***** RECORDS
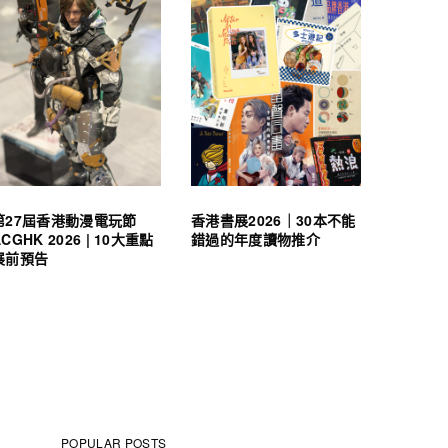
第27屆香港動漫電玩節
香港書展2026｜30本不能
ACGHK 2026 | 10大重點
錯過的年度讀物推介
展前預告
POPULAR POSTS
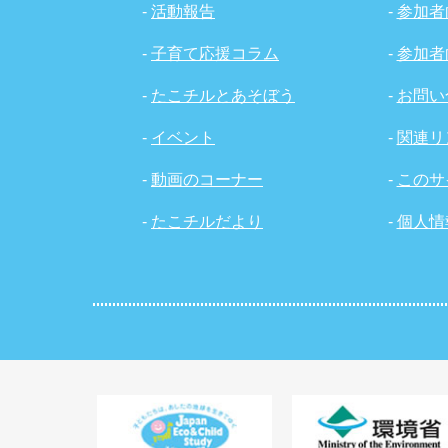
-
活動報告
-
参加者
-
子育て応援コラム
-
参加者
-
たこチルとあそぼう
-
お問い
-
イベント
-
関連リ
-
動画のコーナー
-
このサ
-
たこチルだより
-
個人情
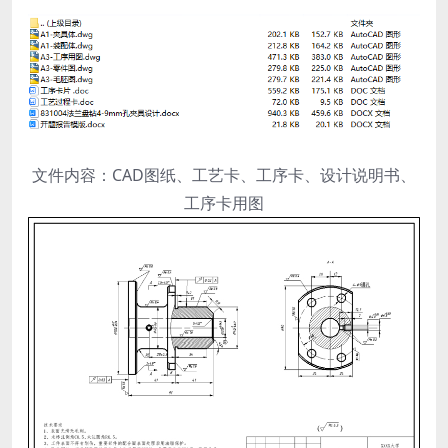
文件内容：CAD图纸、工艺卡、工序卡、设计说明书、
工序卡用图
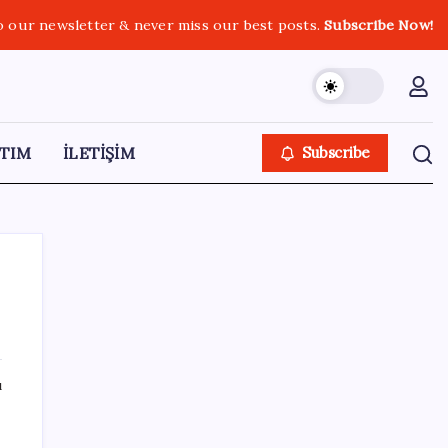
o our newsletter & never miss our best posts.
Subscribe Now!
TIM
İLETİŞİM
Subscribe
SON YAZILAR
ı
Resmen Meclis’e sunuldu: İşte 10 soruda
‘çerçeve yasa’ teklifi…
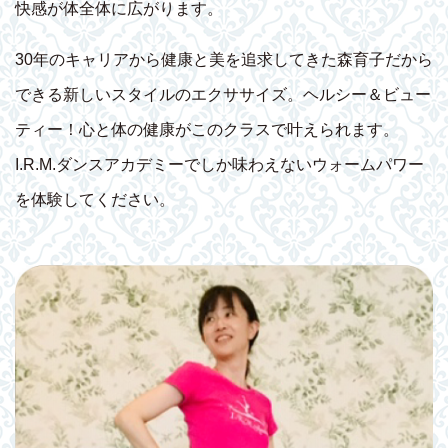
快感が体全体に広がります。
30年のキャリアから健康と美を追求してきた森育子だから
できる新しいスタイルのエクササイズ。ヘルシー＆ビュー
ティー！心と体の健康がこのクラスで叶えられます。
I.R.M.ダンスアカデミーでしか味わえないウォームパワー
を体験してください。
**********
:: EXERCISE OBJECTIVE ::
Reproduce each entry precisely, dropping only the pictures.

:: RESULT ::
第27屆香港動漫電玩節
香港書展2026｜30本不能
ACGHK 2026 | 10大重點
錯過的年度讀物推介
展前預告
POPULAR POSTS
-
活動報告
-
参加者
-
子育て応援コラム
-
参加者
-
たこチルとあそぼう
-
お問い
-
イベント
-
関連リ
-
動画のコーナー
-
このサ
-
たこチルだより
-
個人情
文件内容：CAD图纸、工艺卡、工序卡、设计说明书、
工序卡用图
o our newsletter & never miss our best posts.
Subscribe Now!
TIM
İLETİŞİM
Subscribe
SON YAZILAR
ı
Resmen Meclis’e sunuldu: İşte 10 soruda
‘çerçeve yasa’ teklifi…
快感が体全体に広がります。
30年のキャリアから健康と美を追求してきた森育子だから
できる新しいスタイルのエクササイズ。ヘルシー＆ビュー
ティー！心と体の健康がこのクラスで叶えられます。
I.R.M.ダンスアカデミーでしか味わえないウォームパワー
を体験してください。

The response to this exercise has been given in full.